* [Activity]: Please give the listing again in full, leaving out its images.

(Beginning of Dataset excerpts)

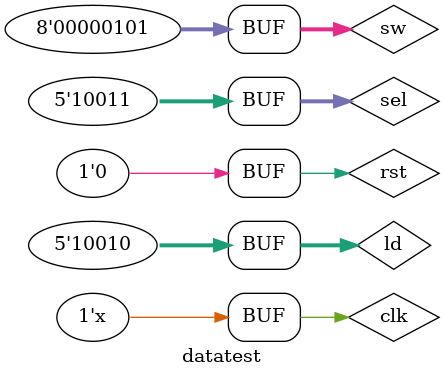
<source format=v>
`timescale 1ns / 1ps


module datatest;

	// Inputs
	reg [4:0] ld;
	reg [4:0] sel;
	reg clk;
	reg [7:0] sw;
	reg rst;

	// Outputs
	wire flag;
	wire [15:0] display;

	// Instantiate the Unit Under Test (UUT)
	datapath uut (
		.ld(ld), 
		.sel(sel), 
		.clk(clk), 
		.sw(sw), 
		.rst(rst), 
		.flag(flag), 
		.display(display)
	);

  always #10 clk = ~clk ;

	initial begin
		// Initialize Inputs
		ld = 5'b 10010;
		sel = 5'b 10011;
		clk = 0;
		sw = 4;
		rst = 0;
      #10;
        
		ld = 5'b 10010;
		sel = 5'b 10011;
		clk = 0;
		sw = 3;
		rst = 0;
      #10;
      
		ld = 5'b 10010;
		sel = 5'b 10011;
		clk = 0;
		sw = 5;
		rst = 0;
      #10;
      // Add stimulus here

	end
      
endmodule


</source>
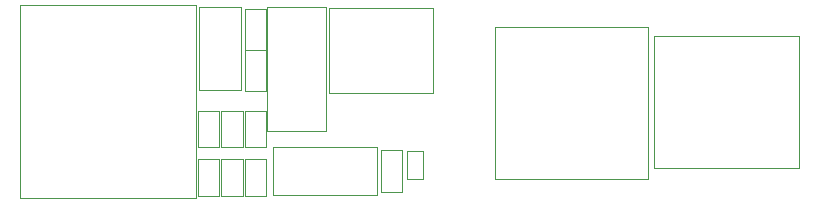
<source format=gbr>
%TF.GenerationSoftware,KiCad,Pcbnew,4.0.7-e2-6376~58~ubuntu16.04.1*%
%TF.CreationDate,2017-12-06T16:05:08+02:00*%
%TF.ProjectId,ecu_emu,6563755F656D752E6B696361645F7063,rev?*%
%TF.FileFunction,Other,User*%
%FSLAX46Y46*%
G04 Gerber Fmt 4.6, Leading zero omitted, Abs format (unit mm)*
G04 Created by KiCad (PCBNEW 4.0.7-e2-6376~58~ubuntu16.04.1) date Wed Dec  6 16:05:08 2017*
%MOMM*%
%LPD*%
G01*
G04 APERTURE LIST*
%ADD10C,0.100000*%
%ADD11C,0.050000*%
G04 APERTURE END LIST*
D10*
D11*
X40620000Y-24750000D02*
X40620000Y-21250000D01*
X40620000Y-24750000D02*
X42370000Y-24750000D01*
X42370000Y-21250000D02*
X40620000Y-21250000D01*
X42370000Y-21250000D02*
X42370000Y-24750000D01*
X42380000Y-24750000D02*
X42380000Y-28250000D01*
X42380000Y-24750000D02*
X40630000Y-24750000D01*
X40630000Y-28250000D02*
X42380000Y-28250000D01*
X40630000Y-28250000D02*
X40630000Y-24750000D01*
X53880000Y-33250000D02*
X53880000Y-36750000D01*
X53880000Y-33250000D02*
X52130000Y-33250000D01*
X52130000Y-36750000D02*
X53880000Y-36750000D01*
X52130000Y-36750000D02*
X52130000Y-33250000D01*
X36750000Y-28153000D02*
X36750000Y-21153000D01*
X36750000Y-21153000D02*
X40250000Y-21153000D01*
X40250000Y-21153000D02*
X40250000Y-28153000D01*
X40250000Y-28153000D02*
X36750000Y-28153000D01*
X55650000Y-35650000D02*
X54300000Y-35650000D01*
X55700000Y-33350000D02*
X55700000Y-35600000D01*
X54350000Y-33350000D02*
X55700000Y-33350000D01*
X54300000Y-35650000D02*
X54300000Y-33400000D01*
X54300000Y-33350000D02*
X54350000Y-33350000D01*
X54300000Y-33400000D02*
X54300000Y-33350000D01*
X55700000Y-35650000D02*
X55700000Y-35600000D01*
X55650000Y-35650000D02*
X55700000Y-35650000D01*
X36440000Y-37280000D02*
X36440000Y-20980000D01*
X36440000Y-20980000D02*
X21540000Y-20980000D01*
X21540000Y-20980000D02*
X21540000Y-37280000D01*
X21540000Y-37280000D02*
X36440000Y-37280000D01*
X40600000Y-33000000D02*
X40600000Y-29900000D01*
X40600000Y-33000000D02*
X42400000Y-33000000D01*
X42400000Y-29900000D02*
X40600000Y-29900000D01*
X42400000Y-29900000D02*
X42400000Y-33000000D01*
X36600000Y-33000000D02*
X36600000Y-29900000D01*
X36600000Y-33000000D02*
X38400000Y-33000000D01*
X38400000Y-29900000D02*
X36600000Y-29900000D01*
X38400000Y-29900000D02*
X38400000Y-33000000D01*
X38600000Y-33000000D02*
X38600000Y-29900000D01*
X38600000Y-33000000D02*
X40400000Y-33000000D01*
X40400000Y-29900000D02*
X38600000Y-29900000D01*
X40400000Y-29900000D02*
X40400000Y-33000000D01*
X40600000Y-37100000D02*
X40600000Y-34000000D01*
X40600000Y-37100000D02*
X42400000Y-37100000D01*
X42400000Y-34000000D02*
X40600000Y-34000000D01*
X42400000Y-34000000D02*
X42400000Y-37100000D01*
X36600000Y-37100000D02*
X36600000Y-34000000D01*
X36600000Y-37100000D02*
X38400000Y-37100000D01*
X38400000Y-34000000D02*
X36600000Y-34000000D01*
X38400000Y-34000000D02*
X38400000Y-37100000D01*
X38600000Y-37100000D02*
X38600000Y-34000000D01*
X38600000Y-37100000D02*
X40400000Y-37100000D01*
X40400000Y-34000000D02*
X38600000Y-34000000D01*
X40400000Y-34000000D02*
X40400000Y-37100000D01*
X56550000Y-21200000D02*
X47750000Y-21200000D01*
X56550000Y-28400000D02*
X56550000Y-21200000D01*
X47750000Y-28400000D02*
X56550000Y-28400000D01*
X47750000Y-21200000D02*
X47750000Y-28400000D01*
X61800000Y-22800000D02*
X61800000Y-35700000D01*
X74700000Y-22800000D02*
X74700000Y-35700000D01*
X61800000Y-22800000D02*
X74700000Y-22800000D01*
X61800000Y-35700000D02*
X74700000Y-35700000D01*
X42500000Y-31625000D02*
X47500000Y-31625000D01*
X47500000Y-31625000D02*
X47500000Y-21125000D01*
X47500000Y-21125000D02*
X42500000Y-21125000D01*
X42500000Y-21125000D02*
X42500000Y-31625000D01*
X51775000Y-37000000D02*
X51775000Y-33000000D01*
X51775000Y-33000000D02*
X42975000Y-33000000D01*
X42975000Y-33000000D02*
X42975000Y-37000000D01*
X42975000Y-37000000D02*
X51775000Y-37000000D01*
X75200000Y-34740000D02*
X75200000Y-23540000D01*
X75200000Y-23540000D02*
X87550000Y-23540000D01*
X87550000Y-23540000D02*
X87550000Y-34740000D01*
X87550000Y-34740000D02*
X75200000Y-34740000D01*
M02*

</source>
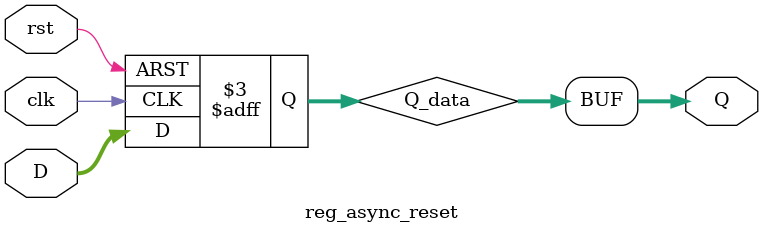
<source format=v>
module reg_async_reset(input [width - 1:0] D,
                       output [width - 1:0] Q,
                       input                clk,
                       input                rst);

   parameter width = 32;

   reg [width - 1: 0]                                      Q_data;
   
   always @(posedge clk or negedge rst) begin
      if (!rst) begin
         Q_data <= 0;
      end else begin
         Q_data <= D;
      end
   end

   assign Q = Q_data;
   
   
endmodule

</source>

(End of Dataset excerpts)

* [Response]:
<source format=v>
`timescale 1ns / 1ps


module datatest;

	// Inputs
	reg [4:0] ld;
	reg [4:0] sel;
	reg clk;
	reg [7:0] sw;
	reg rst;

	// Outputs
	wire flag;
	wire [15:0] display;

	// Instantiate the Unit Under Test (UUT)
	datapath uut (
		.ld(ld), 
		.sel(sel), 
		.clk(clk), 
		.sw(sw), 
		.rst(rst), 
		.flag(flag), 
		.display(display)
	);

  always #10 clk = ~clk ;

	initial begin
		// Initialize Inputs
		ld = 5'b 10010;
		sel = 5'b 10011;
		clk = 0;
		sw = 4;
		rst = 0;
      #10;
        
		ld = 5'b 10010;
		sel = 5'b 10011;
		clk = 0;
		sw = 3;
		rst = 0;
      #10;
      
		ld = 5'b 10010;
		sel = 5'b 10011;
		clk = 0;
		sw = 5;
		rst = 0;
      #10;
      // Add stimulus here

	end
      
endmodule


</source>
<source format=gbr>
%TF.GenerationSoftware,KiCad,Pcbnew,4.0.7-e2-6376~58~ubuntu16.04.1*%
%TF.CreationDate,2017-12-06T16:05:08+02:00*%
%TF.ProjectId,ecu_emu,6563755F656D752E6B696361645F7063,rev?*%
%TF.FileFunction,Other,User*%
%FSLAX46Y46*%
G04 Gerber Fmt 4.6, Leading zero omitted, Abs format (unit mm)*
G04 Created by KiCad (PCBNEW 4.0.7-e2-6376~58~ubuntu16.04.1) date Wed Dec  6 16:05:08 2017*
%MOMM*%
%LPD*%
G01*
G04 APERTURE LIST*
%ADD10C,0.100000*%
%ADD11C,0.050000*%
G04 APERTURE END LIST*
D10*
D11*
X40620000Y-24750000D02*
X40620000Y-21250000D01*
X40620000Y-24750000D02*
X42370000Y-24750000D01*
X42370000Y-21250000D02*
X40620000Y-21250000D01*
X42370000Y-21250000D02*
X42370000Y-24750000D01*
X42380000Y-24750000D02*
X42380000Y-28250000D01*
X42380000Y-24750000D02*
X40630000Y-24750000D01*
X40630000Y-28250000D02*
X42380000Y-28250000D01*
X40630000Y-28250000D02*
X40630000Y-24750000D01*
X53880000Y-33250000D02*
X53880000Y-36750000D01*
X53880000Y-33250000D02*
X52130000Y-33250000D01*
X52130000Y-36750000D02*
X53880000Y-36750000D01*
X52130000Y-36750000D02*
X52130000Y-33250000D01*
X36750000Y-28153000D02*
X36750000Y-21153000D01*
X36750000Y-21153000D02*
X40250000Y-21153000D01*
X40250000Y-21153000D02*
X40250000Y-28153000D01*
X40250000Y-28153000D02*
X36750000Y-28153000D01*
X55650000Y-35650000D02*
X54300000Y-35650000D01*
X55700000Y-33350000D02*
X55700000Y-35600000D01*
X54350000Y-33350000D02*
X55700000Y-33350000D01*
X54300000Y-35650000D02*
X54300000Y-33400000D01*
X54300000Y-33350000D02*
X54350000Y-33350000D01*
X54300000Y-33400000D02*
X54300000Y-33350000D01*
X55700000Y-35650000D02*
X55700000Y-35600000D01*
X55650000Y-35650000D02*
X55700000Y-35650000D01*
X36440000Y-37280000D02*
X36440000Y-20980000D01*
X36440000Y-20980000D02*
X21540000Y-20980000D01*
X21540000Y-20980000D02*
X21540000Y-37280000D01*
X21540000Y-37280000D02*
X36440000Y-37280000D01*
X40600000Y-33000000D02*
X40600000Y-29900000D01*
X40600000Y-33000000D02*
X42400000Y-33000000D01*
X42400000Y-29900000D02*
X40600000Y-29900000D01*
X42400000Y-29900000D02*
X42400000Y-33000000D01*
X36600000Y-33000000D02*
X36600000Y-29900000D01*
X36600000Y-33000000D02*
X38400000Y-33000000D01*
X38400000Y-29900000D02*
X36600000Y-29900000D01*
X38400000Y-29900000D02*
X38400000Y-33000000D01*
X38600000Y-33000000D02*
X38600000Y-29900000D01*
X38600000Y-33000000D02*
X40400000Y-33000000D01*
X40400000Y-29900000D02*
X38600000Y-29900000D01*
X40400000Y-29900000D02*
X40400000Y-33000000D01*
X40600000Y-37100000D02*
X40600000Y-34000000D01*
X40600000Y-37100000D02*
X42400000Y-37100000D01*
X42400000Y-34000000D02*
X40600000Y-34000000D01*
X42400000Y-34000000D02*
X42400000Y-37100000D01*
X36600000Y-37100000D02*
X36600000Y-34000000D01*
X36600000Y-37100000D02*
X38400000Y-37100000D01*
X38400000Y-34000000D02*
X36600000Y-34000000D01*
X38400000Y-34000000D02*
X38400000Y-37100000D01*
X38600000Y-37100000D02*
X38600000Y-34000000D01*
X38600000Y-37100000D02*
X40400000Y-37100000D01*
X40400000Y-34000000D02*
X38600000Y-34000000D01*
X40400000Y-34000000D02*
X40400000Y-37100000D01*
X56550000Y-21200000D02*
X47750000Y-21200000D01*
X56550000Y-28400000D02*
X56550000Y-21200000D01*
X47750000Y-28400000D02*
X56550000Y-28400000D01*
X47750000Y-21200000D02*
X47750000Y-28400000D01*
X61800000Y-22800000D02*
X61800000Y-35700000D01*
X74700000Y-22800000D02*
X74700000Y-35700000D01*
X61800000Y-22800000D02*
X74700000Y-22800000D01*
X61800000Y-35700000D02*
X74700000Y-35700000D01*
X42500000Y-31625000D02*
X47500000Y-31625000D01*
X47500000Y-31625000D02*
X47500000Y-21125000D01*
X47500000Y-21125000D02*
X42500000Y-21125000D01*
X42500000Y-21125000D02*
X42500000Y-31625000D01*
X51775000Y-37000000D02*
X51775000Y-33000000D01*
X51775000Y-33000000D02*
X42975000Y-33000000D01*
X42975000Y-33000000D02*
X42975000Y-37000000D01*
X42975000Y-37000000D02*
X51775000Y-37000000D01*
X75200000Y-34740000D02*
X75200000Y-23540000D01*
X75200000Y-23540000D02*
X87550000Y-23540000D01*
X87550000Y-23540000D02*
X87550000Y-34740000D01*
X87550000Y-34740000D02*
X75200000Y-34740000D01*
M02*

</source>
<source format=v>
module reg_async_reset(input [width - 1:0] D,
                       output [width - 1:0] Q,
                       input                clk,
                       input                rst);

   parameter width = 32;

   reg [width - 1: 0]                                      Q_data;
   
   always @(posedge clk or negedge rst) begin
      if (!rst) begin
         Q_data <= 0;
      end else begin
         Q_data <= D;
      end
   end

   assign Q = Q_data;
   
   
endmodule

</source>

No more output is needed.